I recently came across a stack overflow post asking whether it was possible to run Hadoop jobs using Azure Table Storage as a data source. The user had been going through an ETL process to get data out of the Azure Tables store into Hadoop for further processing. This seems unnecessary. I also needed a way to run SQL like queries on top of very large Azure Diagnostics logs, and fancied writing a custom InputFormat anyway, so put together a quick Hive Storage Handler which allows you to directly query Azure Tables in Hive. This means you can now run a Hive query something like this:
CREATE EXTERNAL TABLE test (Test STRING) STORED BY "com.redgate.hadoop.hive.azuretables.AzureTablesStorageHandler" TBLPROPERTIES( 'azuretables.account_name'='<account_name>', 'azuretables.access_key'='<storage_key>', 'azuretables.table'='test', 'azuretables.partition_keys'='A,B', 'azuretables.column_map'='test' ); select * from test;
The code for the Storage handler, input format, record reader etc is all available on github.
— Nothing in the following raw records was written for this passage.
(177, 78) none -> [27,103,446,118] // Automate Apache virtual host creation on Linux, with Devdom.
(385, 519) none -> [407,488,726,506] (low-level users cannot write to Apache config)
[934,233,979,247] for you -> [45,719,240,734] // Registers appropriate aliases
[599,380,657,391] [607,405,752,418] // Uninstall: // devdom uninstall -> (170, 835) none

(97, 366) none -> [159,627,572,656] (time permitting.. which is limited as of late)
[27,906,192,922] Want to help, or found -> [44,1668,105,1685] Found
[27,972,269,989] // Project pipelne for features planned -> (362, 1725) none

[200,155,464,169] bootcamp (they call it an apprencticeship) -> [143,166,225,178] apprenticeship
The implementation is fairly basic, and there are certainly ways it could do a better job of generating split. At the moment it just maps one Azure partition key to one split, which may limit your parallelism if you don’t have an effective partition key in Azure, but I’m sure I’ll get round to doing something more sensible about that at some point, and of course if anyone wants to jump in. Then I will gladly accept PRs.
Hope this is useful for someone out there. Please let me know how you get on, and file any bugs as github issues.